Amazon deal for Souq.com is back on
Amazon’s interest in making an investment in regional online retailer Souq.com is back on. Speculation about a potential sale of Souq to the US ecommerce firm had circulated for months but the deal was thought to have floundered in January over the valuation.
Souq.com had been valued at US$1 billion in a $275 million funding round in February last year.
It is understood that a full acquisition of Souq.com by Amazon has now been agreed.
Both Amazon or Souq.com are yet to respond to requests for comment.
The Dubai company currently commands 78 per cent of all e-commerce traffic in the Mena region and with online purchases accounting for only 1 to 2 per cent of regional retail sales there is a huge opportunity for growth.
Souq.com offers 8.4 million products on its site, having recently begun selling books and groceries. Amazon offers an estimated 40 million products.
Smaller online regional players believe any deal with Amazon could be a pivotal moment for the region’s e-commerce ecosystem.
“This will expand the market penetration exponentially,” said Ulugbek Yuldashev, the founder of Awok.com, an online electronics retailer. “We have seen Asian e-commerce markets expand for all the players as Amazon moves into the geography. I do not see it as a threat because it has a different business model to ours. Our product lines and pricing are totally different. Amazon’s operational costs are huge compared to ours so we can offer better prices.”

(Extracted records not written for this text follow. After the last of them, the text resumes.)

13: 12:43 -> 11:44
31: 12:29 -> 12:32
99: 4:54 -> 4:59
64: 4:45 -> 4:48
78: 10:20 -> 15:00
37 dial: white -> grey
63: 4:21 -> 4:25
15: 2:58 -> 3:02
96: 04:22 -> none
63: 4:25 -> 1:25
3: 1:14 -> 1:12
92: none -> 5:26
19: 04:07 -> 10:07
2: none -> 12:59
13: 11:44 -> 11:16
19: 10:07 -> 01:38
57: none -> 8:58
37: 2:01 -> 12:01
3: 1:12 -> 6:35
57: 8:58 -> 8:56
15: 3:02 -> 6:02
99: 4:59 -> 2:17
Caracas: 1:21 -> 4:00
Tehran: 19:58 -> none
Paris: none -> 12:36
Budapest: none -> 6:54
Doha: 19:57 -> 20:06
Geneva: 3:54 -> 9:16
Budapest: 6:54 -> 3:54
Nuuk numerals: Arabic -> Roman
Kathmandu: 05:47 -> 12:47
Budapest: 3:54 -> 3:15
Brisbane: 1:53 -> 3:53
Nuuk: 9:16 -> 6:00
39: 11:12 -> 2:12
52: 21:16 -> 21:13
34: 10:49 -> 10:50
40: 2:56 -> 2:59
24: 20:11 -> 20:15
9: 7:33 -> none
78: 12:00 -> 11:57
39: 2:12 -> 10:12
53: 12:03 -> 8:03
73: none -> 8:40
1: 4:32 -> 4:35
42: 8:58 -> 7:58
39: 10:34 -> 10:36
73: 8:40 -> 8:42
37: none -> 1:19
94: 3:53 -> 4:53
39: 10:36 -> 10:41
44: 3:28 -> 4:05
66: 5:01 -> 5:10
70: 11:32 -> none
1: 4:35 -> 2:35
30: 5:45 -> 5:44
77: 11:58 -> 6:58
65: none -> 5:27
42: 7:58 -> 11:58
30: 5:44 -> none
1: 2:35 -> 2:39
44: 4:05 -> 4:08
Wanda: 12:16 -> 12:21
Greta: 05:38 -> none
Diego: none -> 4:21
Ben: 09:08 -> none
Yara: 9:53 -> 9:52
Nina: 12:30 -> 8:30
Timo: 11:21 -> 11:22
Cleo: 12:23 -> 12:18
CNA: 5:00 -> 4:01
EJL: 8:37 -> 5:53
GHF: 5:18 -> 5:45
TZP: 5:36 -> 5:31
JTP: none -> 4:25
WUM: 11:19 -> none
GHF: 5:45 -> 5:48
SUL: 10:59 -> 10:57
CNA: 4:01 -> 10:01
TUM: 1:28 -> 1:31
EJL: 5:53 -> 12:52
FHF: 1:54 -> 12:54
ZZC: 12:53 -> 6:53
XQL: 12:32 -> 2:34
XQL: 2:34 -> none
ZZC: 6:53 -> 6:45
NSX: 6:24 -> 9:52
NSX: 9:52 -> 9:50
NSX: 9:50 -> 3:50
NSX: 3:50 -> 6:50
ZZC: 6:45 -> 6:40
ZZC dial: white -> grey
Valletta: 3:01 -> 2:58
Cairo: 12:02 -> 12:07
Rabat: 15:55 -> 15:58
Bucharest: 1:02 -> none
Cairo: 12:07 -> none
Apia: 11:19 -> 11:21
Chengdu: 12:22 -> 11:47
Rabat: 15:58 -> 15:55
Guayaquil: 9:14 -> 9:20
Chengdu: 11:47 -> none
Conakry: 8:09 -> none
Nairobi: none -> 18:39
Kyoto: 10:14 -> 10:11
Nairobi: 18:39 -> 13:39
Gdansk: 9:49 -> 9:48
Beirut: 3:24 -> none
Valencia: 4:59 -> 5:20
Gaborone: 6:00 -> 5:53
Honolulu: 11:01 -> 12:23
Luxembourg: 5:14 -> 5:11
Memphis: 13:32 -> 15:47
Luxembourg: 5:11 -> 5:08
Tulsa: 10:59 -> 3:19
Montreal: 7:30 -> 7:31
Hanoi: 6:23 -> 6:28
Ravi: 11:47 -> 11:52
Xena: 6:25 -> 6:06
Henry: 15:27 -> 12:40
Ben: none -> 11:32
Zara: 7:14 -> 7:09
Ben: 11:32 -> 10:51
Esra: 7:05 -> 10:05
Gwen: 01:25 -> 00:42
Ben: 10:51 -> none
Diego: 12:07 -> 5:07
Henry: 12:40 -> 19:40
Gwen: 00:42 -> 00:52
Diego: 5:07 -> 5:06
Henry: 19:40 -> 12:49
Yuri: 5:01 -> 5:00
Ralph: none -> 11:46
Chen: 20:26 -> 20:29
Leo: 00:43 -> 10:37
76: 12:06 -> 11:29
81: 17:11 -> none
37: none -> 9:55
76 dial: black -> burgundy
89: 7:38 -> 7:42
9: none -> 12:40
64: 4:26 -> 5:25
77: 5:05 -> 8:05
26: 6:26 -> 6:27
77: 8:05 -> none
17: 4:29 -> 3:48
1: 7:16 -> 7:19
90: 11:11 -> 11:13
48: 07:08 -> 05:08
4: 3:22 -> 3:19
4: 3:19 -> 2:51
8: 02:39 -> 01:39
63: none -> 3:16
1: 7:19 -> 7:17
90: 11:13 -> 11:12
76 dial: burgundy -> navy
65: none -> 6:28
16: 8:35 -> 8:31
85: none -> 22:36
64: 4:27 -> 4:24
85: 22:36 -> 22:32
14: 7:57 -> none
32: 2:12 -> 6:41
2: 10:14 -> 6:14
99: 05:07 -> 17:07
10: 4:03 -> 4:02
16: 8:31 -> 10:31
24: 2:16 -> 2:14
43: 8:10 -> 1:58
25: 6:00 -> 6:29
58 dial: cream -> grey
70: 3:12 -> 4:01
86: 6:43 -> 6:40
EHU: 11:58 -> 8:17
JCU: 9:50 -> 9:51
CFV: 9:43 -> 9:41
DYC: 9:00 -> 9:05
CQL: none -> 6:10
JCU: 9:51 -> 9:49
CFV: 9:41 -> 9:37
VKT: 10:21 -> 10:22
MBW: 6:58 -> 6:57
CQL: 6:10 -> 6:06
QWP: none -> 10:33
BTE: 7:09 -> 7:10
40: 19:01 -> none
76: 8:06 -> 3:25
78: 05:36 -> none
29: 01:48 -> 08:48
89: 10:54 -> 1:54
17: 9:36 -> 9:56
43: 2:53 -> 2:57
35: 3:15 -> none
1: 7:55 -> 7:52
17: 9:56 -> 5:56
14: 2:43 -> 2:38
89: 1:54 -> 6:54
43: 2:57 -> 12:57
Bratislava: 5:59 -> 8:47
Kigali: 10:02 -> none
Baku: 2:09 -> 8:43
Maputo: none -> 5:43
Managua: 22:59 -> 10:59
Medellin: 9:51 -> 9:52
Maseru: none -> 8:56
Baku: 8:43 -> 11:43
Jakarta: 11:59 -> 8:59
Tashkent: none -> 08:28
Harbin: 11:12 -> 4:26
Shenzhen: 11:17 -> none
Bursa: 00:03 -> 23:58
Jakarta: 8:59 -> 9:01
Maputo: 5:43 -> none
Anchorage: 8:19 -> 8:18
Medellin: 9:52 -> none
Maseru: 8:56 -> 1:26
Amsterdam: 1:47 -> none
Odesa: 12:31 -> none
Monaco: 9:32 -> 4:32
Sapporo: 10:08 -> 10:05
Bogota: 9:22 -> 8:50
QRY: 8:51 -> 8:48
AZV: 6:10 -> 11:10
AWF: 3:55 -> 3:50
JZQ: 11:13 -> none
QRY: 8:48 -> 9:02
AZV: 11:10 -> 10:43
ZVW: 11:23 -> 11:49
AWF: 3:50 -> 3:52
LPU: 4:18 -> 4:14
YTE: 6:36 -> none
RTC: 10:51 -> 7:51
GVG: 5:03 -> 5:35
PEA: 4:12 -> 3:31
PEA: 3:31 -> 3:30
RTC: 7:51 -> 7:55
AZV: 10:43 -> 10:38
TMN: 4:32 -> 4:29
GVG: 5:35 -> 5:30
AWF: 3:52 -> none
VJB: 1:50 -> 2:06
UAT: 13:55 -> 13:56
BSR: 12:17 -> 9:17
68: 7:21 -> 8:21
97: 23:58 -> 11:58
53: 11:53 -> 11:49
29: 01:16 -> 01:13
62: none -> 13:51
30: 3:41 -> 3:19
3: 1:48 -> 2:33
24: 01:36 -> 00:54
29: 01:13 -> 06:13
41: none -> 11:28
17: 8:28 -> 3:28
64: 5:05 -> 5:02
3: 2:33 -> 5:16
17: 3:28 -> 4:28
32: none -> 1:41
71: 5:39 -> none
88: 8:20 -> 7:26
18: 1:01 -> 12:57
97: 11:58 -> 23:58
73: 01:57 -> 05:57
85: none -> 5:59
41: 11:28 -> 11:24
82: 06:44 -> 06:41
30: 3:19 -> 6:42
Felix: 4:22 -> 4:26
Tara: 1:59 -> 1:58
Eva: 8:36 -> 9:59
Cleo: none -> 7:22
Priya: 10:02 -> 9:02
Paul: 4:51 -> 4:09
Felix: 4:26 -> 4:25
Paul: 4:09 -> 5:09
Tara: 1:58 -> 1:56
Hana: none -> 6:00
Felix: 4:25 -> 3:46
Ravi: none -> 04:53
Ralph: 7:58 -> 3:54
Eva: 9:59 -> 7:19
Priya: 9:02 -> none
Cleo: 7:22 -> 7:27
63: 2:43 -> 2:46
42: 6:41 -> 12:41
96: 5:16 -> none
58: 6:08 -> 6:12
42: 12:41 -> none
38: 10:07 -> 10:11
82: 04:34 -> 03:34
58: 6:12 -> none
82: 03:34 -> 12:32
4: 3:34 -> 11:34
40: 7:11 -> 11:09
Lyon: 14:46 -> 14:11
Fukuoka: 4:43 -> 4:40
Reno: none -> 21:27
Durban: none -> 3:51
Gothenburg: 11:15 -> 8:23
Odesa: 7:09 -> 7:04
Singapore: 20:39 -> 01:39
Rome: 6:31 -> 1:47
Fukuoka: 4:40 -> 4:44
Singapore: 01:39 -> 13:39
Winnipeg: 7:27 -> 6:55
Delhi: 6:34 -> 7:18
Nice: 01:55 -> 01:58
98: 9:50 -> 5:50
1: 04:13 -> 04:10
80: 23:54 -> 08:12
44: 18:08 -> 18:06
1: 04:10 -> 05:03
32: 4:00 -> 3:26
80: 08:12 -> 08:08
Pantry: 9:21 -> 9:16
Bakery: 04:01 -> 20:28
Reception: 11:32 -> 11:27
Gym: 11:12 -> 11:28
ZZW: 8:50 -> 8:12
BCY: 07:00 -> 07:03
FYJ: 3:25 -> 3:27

Amazon’s likely move into the region sets up a battle of two online titans. Noon.com, the Mohamed Alabbar-backed $1bn shopping platform, missed its January launch date but promises a 20 million product portal when it arrives.
In the softening retail environment the region’s ecommerce sector has shown huge growth, with Souq.com selling 1.2 million products over the White Friday weekend last November, when many products are discounted. That sales figures was twice as many as were sold a year previously.
The looming presence of Amazon in the region underlines the potential of e-commerce.
Souq.com started in 2005 as an internet auction site linked to the Arabic-language portal Maktoob. It changed tack in 2011 to become a retailer and marketplace for third-party vendors. Today 60 per cent of its business is through third-party vendors.